Most were insightful, especially the accessibility ones. There was only one talk that was catered to more non-technical folk (eg, the designers in the house) and the topic was demystifying GIT. I use GIT on a day-to-day basis, but I could see how useful it was for non-technical people to understand what GIT is used for, how it is useful, and most importantly, why it is not magic and how it is fairly simple once you break it down. Take away: do not be afraid of tools and learn their benefits!

Highlights of SmashingConf

Note: most of these were gathered from the workshop as I had a digital copy of these. I started writing notes (WITH A PEN) in my little red booklet for the single-track conference and did not transcribe those. They shall be lost forever.

Compression

  • Brotli: A data format specification for data streams compressed with a specific combination of the general-purpose LZ77 lossless compression algorithm, Huffman coding, and 2nd order context modeling.

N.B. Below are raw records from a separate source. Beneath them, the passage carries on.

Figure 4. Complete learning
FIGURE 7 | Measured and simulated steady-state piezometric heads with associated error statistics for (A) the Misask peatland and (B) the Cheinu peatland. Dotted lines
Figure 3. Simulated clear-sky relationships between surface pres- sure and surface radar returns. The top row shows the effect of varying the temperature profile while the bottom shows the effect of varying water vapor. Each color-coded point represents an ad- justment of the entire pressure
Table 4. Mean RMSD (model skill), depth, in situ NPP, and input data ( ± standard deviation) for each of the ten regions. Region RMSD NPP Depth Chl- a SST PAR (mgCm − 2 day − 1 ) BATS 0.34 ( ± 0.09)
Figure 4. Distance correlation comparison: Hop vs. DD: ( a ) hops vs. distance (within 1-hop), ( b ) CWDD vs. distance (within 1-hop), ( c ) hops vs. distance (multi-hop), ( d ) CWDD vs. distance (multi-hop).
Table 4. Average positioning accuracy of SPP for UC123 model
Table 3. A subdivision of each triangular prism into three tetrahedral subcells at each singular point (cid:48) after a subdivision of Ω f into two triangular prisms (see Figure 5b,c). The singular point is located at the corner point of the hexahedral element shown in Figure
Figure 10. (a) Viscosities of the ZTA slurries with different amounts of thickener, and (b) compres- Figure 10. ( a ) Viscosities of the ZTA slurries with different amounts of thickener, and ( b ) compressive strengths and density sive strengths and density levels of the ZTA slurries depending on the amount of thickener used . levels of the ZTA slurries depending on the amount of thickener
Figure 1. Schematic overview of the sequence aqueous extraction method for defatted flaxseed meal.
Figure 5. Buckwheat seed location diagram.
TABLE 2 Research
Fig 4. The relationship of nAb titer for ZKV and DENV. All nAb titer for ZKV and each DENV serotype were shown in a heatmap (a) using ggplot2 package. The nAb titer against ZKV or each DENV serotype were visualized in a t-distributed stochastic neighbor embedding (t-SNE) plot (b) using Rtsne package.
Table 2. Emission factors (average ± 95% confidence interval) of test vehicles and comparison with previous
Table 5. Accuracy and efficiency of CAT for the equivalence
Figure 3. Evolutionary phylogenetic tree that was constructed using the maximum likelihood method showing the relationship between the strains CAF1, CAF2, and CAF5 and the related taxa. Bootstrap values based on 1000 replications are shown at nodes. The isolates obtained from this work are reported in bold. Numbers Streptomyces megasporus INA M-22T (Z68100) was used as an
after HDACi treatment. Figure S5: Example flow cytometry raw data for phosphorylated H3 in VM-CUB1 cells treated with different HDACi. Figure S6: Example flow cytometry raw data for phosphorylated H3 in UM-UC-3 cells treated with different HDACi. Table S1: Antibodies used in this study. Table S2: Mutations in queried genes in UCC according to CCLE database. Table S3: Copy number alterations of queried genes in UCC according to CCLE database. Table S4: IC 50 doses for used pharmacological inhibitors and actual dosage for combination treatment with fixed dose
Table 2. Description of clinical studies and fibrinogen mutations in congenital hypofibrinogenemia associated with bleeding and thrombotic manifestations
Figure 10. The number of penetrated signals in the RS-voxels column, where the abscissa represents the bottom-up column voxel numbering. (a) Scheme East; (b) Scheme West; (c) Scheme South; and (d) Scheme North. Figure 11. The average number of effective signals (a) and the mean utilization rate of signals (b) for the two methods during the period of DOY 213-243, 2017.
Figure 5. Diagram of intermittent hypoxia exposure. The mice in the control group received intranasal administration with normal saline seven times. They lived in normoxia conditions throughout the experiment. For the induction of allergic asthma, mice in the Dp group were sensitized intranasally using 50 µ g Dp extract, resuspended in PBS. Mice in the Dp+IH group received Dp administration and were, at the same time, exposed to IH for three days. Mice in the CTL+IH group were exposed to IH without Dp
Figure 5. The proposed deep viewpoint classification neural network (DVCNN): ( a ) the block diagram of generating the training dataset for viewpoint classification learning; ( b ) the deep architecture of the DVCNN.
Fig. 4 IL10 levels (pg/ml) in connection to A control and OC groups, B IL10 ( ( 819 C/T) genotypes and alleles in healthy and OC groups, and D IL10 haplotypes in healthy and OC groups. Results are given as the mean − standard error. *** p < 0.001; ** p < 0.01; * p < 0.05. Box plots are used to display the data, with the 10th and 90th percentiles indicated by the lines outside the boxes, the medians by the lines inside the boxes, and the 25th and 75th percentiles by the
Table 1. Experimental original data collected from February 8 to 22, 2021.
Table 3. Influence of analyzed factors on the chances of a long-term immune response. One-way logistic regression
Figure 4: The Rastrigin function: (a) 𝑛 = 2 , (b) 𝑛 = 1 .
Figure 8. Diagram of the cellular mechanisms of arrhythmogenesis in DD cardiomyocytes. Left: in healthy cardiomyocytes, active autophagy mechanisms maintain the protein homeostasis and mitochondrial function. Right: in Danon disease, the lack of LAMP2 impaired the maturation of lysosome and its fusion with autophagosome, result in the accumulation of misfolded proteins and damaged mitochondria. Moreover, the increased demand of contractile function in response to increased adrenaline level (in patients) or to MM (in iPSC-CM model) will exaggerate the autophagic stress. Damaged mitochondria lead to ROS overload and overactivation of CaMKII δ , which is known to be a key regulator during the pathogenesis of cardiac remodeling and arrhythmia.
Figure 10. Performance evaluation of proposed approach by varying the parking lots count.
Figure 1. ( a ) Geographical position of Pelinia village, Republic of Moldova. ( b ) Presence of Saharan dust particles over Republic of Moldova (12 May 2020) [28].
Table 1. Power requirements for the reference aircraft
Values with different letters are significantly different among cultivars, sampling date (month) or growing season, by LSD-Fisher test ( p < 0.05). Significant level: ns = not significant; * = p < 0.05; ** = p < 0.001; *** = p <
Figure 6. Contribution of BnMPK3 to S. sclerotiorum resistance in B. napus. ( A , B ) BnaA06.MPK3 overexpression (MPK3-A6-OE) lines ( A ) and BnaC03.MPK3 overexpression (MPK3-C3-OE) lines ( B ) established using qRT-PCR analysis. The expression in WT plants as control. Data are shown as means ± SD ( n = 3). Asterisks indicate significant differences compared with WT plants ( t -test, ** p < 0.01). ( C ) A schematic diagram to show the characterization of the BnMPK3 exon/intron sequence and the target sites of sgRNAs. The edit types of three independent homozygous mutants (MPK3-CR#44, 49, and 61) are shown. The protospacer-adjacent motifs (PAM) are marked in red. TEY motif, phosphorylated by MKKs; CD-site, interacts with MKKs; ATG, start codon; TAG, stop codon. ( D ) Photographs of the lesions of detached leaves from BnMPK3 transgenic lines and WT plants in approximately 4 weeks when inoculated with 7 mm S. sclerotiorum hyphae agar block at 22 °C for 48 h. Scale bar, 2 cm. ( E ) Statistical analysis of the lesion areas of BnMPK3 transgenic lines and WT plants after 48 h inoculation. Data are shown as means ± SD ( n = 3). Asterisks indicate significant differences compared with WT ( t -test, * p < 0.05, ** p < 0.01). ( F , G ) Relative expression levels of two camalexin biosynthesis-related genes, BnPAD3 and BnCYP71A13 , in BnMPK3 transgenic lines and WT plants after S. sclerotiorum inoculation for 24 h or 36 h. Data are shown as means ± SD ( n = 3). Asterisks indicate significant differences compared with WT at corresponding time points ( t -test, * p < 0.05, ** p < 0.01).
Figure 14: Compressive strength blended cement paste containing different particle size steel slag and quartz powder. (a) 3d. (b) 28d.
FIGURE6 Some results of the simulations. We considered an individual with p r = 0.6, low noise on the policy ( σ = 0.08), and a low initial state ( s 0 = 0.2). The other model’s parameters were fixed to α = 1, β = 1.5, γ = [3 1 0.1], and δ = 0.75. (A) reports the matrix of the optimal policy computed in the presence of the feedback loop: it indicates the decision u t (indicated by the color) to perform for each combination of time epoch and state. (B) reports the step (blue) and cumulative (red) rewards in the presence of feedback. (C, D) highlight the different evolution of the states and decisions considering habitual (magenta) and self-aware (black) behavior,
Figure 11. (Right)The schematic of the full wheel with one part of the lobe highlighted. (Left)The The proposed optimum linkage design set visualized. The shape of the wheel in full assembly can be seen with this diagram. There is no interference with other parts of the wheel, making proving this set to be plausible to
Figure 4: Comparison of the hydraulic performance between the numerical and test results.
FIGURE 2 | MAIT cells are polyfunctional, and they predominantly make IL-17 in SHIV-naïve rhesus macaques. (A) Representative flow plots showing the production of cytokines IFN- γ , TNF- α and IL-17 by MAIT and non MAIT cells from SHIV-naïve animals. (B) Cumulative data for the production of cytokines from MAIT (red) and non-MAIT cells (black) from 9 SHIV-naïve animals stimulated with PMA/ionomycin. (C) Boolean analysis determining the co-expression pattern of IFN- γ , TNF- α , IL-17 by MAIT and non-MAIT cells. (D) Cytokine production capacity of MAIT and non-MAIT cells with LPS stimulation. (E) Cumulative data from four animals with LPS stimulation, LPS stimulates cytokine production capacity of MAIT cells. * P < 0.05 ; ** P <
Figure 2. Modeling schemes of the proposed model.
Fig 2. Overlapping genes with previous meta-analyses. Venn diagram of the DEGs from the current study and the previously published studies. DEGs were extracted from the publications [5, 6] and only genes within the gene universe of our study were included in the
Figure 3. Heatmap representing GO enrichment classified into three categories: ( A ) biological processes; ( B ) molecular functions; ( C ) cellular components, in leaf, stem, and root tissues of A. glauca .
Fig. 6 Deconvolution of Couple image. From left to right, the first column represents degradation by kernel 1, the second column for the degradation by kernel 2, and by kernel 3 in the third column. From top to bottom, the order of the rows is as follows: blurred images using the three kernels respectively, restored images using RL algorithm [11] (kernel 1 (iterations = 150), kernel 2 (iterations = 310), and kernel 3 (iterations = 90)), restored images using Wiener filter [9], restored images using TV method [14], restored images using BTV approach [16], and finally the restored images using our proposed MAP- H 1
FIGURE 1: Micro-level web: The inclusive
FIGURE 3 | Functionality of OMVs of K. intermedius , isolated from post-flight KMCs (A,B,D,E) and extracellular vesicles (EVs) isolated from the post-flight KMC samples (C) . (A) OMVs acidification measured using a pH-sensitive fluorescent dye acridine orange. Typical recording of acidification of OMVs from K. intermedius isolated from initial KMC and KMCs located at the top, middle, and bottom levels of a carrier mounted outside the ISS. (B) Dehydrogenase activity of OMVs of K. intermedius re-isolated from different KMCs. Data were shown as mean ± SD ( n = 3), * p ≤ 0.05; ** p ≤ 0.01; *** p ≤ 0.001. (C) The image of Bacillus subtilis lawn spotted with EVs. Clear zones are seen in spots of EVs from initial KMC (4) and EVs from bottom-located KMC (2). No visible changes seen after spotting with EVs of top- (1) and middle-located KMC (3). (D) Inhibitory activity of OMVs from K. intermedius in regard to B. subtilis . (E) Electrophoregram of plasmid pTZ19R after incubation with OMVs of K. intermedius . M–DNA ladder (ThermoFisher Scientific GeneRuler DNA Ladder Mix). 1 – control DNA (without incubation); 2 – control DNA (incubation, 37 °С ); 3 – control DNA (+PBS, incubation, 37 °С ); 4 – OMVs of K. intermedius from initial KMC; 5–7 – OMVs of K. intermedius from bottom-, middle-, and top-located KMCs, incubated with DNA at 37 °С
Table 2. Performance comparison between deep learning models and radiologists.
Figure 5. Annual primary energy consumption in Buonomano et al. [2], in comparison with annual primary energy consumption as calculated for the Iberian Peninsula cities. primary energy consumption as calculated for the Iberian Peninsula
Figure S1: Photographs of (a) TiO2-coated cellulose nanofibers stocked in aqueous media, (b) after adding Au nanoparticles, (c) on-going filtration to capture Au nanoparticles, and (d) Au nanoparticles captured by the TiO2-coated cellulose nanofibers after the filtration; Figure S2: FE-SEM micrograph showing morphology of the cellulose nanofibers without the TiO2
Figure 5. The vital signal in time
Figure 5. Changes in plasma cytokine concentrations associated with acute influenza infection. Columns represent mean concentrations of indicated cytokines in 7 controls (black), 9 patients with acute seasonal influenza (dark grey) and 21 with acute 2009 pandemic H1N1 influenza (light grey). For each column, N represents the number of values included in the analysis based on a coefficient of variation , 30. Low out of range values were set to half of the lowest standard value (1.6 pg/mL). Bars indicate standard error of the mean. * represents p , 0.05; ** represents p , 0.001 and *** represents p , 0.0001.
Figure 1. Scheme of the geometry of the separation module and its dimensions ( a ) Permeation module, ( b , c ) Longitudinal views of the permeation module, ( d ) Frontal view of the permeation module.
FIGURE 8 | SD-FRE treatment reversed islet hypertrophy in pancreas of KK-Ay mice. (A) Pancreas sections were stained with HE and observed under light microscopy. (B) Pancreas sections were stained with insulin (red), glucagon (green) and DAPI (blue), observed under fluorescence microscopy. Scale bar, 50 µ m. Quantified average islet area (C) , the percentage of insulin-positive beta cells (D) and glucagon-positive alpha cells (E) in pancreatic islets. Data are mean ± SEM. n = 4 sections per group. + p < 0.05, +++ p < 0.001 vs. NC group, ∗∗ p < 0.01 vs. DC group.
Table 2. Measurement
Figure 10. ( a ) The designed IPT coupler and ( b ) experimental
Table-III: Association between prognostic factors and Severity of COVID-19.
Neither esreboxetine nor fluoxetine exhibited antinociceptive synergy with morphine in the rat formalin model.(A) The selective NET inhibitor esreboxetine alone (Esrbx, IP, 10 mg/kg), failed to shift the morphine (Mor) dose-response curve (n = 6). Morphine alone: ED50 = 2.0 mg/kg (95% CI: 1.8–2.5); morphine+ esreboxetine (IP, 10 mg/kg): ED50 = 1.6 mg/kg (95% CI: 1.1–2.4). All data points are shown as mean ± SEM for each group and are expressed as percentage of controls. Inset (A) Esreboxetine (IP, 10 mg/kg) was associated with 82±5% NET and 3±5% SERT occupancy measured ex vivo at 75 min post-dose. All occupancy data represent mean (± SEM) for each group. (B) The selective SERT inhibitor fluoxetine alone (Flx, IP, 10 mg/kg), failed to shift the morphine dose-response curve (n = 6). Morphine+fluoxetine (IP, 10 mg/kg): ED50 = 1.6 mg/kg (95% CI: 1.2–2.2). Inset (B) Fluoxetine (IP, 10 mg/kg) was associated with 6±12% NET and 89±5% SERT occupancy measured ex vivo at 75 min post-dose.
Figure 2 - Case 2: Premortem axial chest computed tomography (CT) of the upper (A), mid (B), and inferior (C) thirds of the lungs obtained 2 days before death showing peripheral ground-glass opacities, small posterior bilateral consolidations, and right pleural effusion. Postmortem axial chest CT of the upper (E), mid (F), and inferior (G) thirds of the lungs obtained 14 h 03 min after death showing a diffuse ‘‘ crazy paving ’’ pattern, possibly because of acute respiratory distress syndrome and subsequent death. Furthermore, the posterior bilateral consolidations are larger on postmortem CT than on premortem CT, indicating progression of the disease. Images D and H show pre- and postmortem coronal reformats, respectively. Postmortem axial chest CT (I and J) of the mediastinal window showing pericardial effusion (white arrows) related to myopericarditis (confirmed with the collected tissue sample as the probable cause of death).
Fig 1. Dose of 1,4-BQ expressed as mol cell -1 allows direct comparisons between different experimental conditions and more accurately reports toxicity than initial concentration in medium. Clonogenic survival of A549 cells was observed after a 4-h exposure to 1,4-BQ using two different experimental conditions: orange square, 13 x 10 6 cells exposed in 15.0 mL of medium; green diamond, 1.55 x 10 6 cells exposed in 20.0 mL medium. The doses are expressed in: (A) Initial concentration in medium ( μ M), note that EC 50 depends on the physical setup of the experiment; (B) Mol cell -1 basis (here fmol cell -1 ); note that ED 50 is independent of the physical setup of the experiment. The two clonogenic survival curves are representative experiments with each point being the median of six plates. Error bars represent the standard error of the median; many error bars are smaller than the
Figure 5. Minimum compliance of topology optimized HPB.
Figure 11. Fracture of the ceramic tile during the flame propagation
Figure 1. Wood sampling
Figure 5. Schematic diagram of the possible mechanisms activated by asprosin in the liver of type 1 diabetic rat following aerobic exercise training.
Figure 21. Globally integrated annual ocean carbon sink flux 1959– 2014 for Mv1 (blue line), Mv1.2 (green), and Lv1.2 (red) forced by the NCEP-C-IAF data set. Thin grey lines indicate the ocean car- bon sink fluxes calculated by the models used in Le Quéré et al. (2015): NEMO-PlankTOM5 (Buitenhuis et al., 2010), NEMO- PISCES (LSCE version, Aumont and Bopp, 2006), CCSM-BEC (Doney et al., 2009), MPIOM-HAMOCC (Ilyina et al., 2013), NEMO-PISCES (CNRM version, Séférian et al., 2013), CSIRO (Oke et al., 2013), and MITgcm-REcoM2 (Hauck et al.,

    • Brotli vs Gzip Compression. How we improved our latency by 37%
    • Browser support built into natively (future compatible).
    • Lossless and compression and decompression.
    • Significantly slower at compressing, but provides a better ratio to savings than gzip
    • Ideal for serving static text-based content (CSS, HTML, js, SVG).
    • An advantage for large files
    • Decompression is fast, comparable to Zlib
    • Served only through https
  • Lepton: A tool and file format for losslessly compressing JPEGs by an average of 22% by predicting coefficients in JPEG blocks and feeding those predictions as context into an arithmetic coder.

Image Tricks

Get the compression of a JPEG with the transparency of a PNG.

What is a front-end developer anyways?

Don’t worry, it turns out a lot of us are stuck in the boat of being a unicorn that has to keep up with way too much new stuff and employers wanting too much from us.

Chris Coyier talk
Chris Coyier asking what defines a front-end developer

It may be time to distinguish the differences between the different types of front-end developers out there.

  • Are you more developy?
  • More designy?
  • Do you do more of the back of the front-end?
  • Do you do the front of the front-end?

Email

Performance

  • Differential Loading w/ Jeremy Wagner: Deliver different bundles based on browser capability. We target based on babel config to support legacy browsers and then shave off bundles for modern browsers (remove unneeded polyfills)
Differential loading before and after
Differential loading before and after statistics

Typography

Dynamic Web Typography: FF Meta Variable Font Demo

Variable fonts are an evolution of the OpenType font specification. It enables many different variations of a typeface to be incorporated into a single file, rather than having a separate font file for every width, weight, or style. They let you access all the variations contained in a given font file via CSS and a single @font-face reference.

  • Previously: ‘Roboto Regular’, ‘Roboto Bold’, and ‘Roboto Bold Italic’
  • Now: All permutations can be contained in a single file
  • MDN Guide + interactive examples
Variable webfont screenshot
Variable webfont example

Other Tricks/Things

Smashing balloons
All my smashing notes, surrounded by balloons

If you are a front-end engineer (or work full-stack) or are a designer, or interested in UI/UX, I cannot recommend SmashingConf highly enough.